Understanding the concept of equivalent mass is crucial in electrolysis. Equivalent mass is essentially the mass of a substance that will react with or be released by one faraday of electricity. It acts as a bridge between the atomic mass and the behavior of elements during chemical reactions. To find it, we divide the atomic mass by the number of electrons involved in the reaction, which is also known as the valency.
In the case of copper, the atomic mass is 63.5 atomic mass units (amu), and its usual valency is 2. This way of calculating is pivotal because one faraday, by definition, will deposit the equivalent mass of an element. Therefore, for copper, the equivalent mass is \( \frac{63.5}{2} = 31.75 \mathrm{~g/equiv} \).
This property allows us to predict how much of a substance will change during an electrolysis process when a certain amount of charge is passed through a system.

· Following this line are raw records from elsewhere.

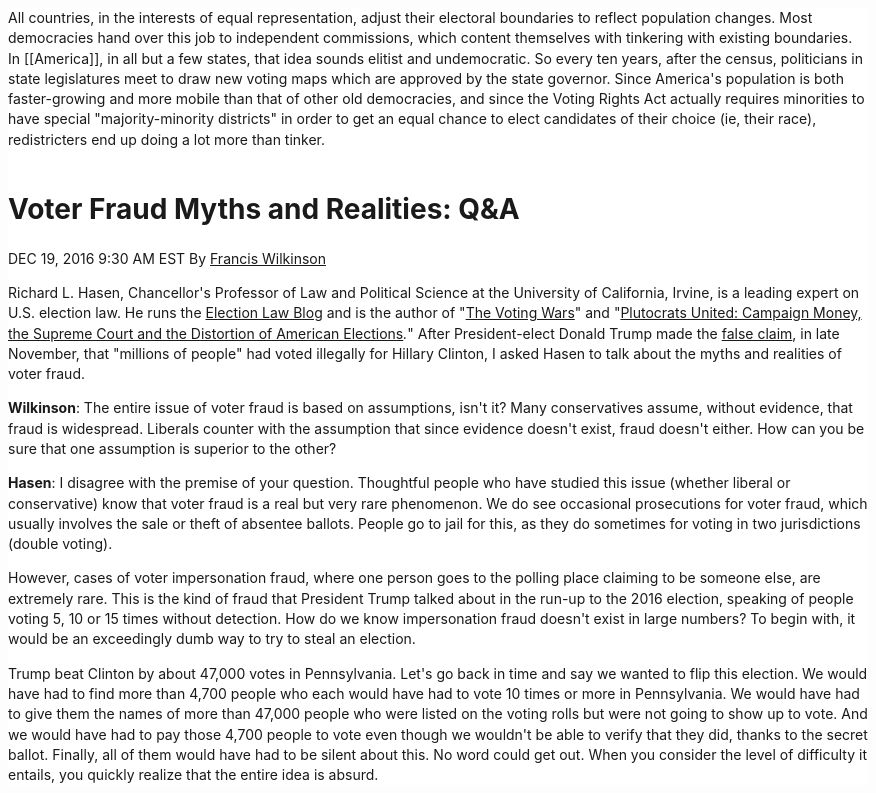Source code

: All countries, in the interests of equal representation, adjust their electoral boundaries to reflect population changes. Most democracies hand over this job to independent commissions, which content themselves with tinkering with existing boundaries. In [[America]], in all but a few states, that idea sounds elitist and undemocratic. So every ten years, after the census, politicians in state legislatures meet to draw new voting maps which are approved by the state governor. Since America\'s population is both faster-growing and more mobile than that of other old democracies, and since the Voting Rights Act actually requires minorities to have special "majority-minority districts" in order to get an equal chance to elect candidates of their choice (ie, their race), redistricters end up doing a lot more than tinker.

# 

# Voter Fraud Myths and Realities: Q&A

DEC 19, 2016 9:30 AM EST By [Francis Wilkinson](https://www.bloomberg.com/view/contributors/AQdiN7TnCuY/frank-wilkinson)

Richard L. Hasen, Chancellor's Professor of Law and Political Science at the University of California, Irvine, is a leading expert on U.S. election law. He runs the [Election Law Blog](https://electionlawblog.org/) and is the author of "[The Voting Wars](http://thevotingwars.com/)" and "[Plutocrats United: Campaign Money, the Supreme Court and the Distortion of American Elections](http://www.amazon.com/Plutocrats-United-Campaign-Distortion-Elections/dp/0300212453/ref=la_B0089NJCR2_1_7?s=books&ie=UTF8&qid=1430416698&sr=1-7)*.*" After President-elect Donald Trump made the [false claim](https://www.washingtonpost.com/news/fact-checker/wp/2016/11/27/trumps-bogus-claim-that-millions-of-people-voted-illegally-for-hillary-clinton/?utm_term=.8e9171c781a3), in late November, that "millions of people" had voted illegally for Hillary Clinton, I asked Hasen to talk about the myths and realities of voter fraud.

**Wilkinson**: The entire issue of voter fraud is based on assumptions, isn't it? Many conservatives assume, without evidence, that fraud is widespread. Liberals counter with the assumption that since evidence doesn't exist, fraud doesn't either. How can you be sure that one assumption is superior to the other?

**Hasen**: I disagree with the premise of your question. Thoughtful people who have studied this issue (whether liberal or conservative) know that voter fraud is a real but very rare phenomenon. We do see occasional prosecutions for voter fraud, which usually involves the sale or theft of absentee ballots. People go to jail for this, as they do sometimes for voting in two jurisdictions (double voting).

However, cases of voter impersonation fraud, where one person goes to the polling place claiming to be someone else, are extremely rare. This is the kind of fraud that President Trump talked about in the run-up to the 2016 election, speaking of people voting 5, 10 or 15 times without detection. How do we know impersonation fraud doesn't exist in large numbers? To begin with, it would be an exceedingly dumb way to try to steal an election.

Trump beat Clinton by about 47,000 votes in Pennsylvania. Let's go back in time and say we wanted to flip this election. We would have had to find more than 4,700 people who each would have had to vote 10 times or more in Pennsylvania. We would have had to give them the names of more than 47,000 people who were listed on the voting rolls but were not going to show up to vote. And we would have had to pay those 4,700 people to vote even though we wouldn't be able to verify that they did, thanks to the secret ballot. Finally, all of them would have had to be silent about this. No word could get out. When you consider the level of difficulty it entails, you quickly realize that the entire idea is absurd.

Valency is a fundamental concept in chemistry that refers to the combining power of an element. It's the number of electrons an atom can gain, lose, or share when it reacts with other atoms. Knowing the valency of an element is essential for understanding how it will interact in chemical processes like electrolysis.
For copper, its prevalent valency is 2. This means in reactions, like the one in a copper sulfate solution during electrolysis, each copper ion will typically lose two electrons to form metallic copper at the cathode. This attribute is essential for calculating the equivalent mass, as valency is used in the denominator of the equivalent mass equation. By understanding its valency, we thus get a clearer insight into the deposition processes occurring at the electrodes.

To calculate the mass of copper deposition, Faraday’s laws of electrolysis are indispensable. These laws state that the mass of an element deposited is directly proportional to the quantity of electricity passed through the electrolyte. Therefore, for copper's deposition on the cathode, we first find the equivalent mass, which we previously calculated as 31.75 g/equiv.
When two faradays of electricity are applied, the mass deposited can be easily found by multiplying the number of faradays by the equivalent mass. Thus, the equation becomes \(2 \times 31.75 \mathrm{~g}=63.5 \mathrm{~g}\).
This calculation is straightforward with a clear understanding of equivalent mass and its role in electrolysis. In this specific problem, it resolved the initial query and confirmed that passing two faradays of electricity would result in the deposition of 63.5 grams of copper at the cathode.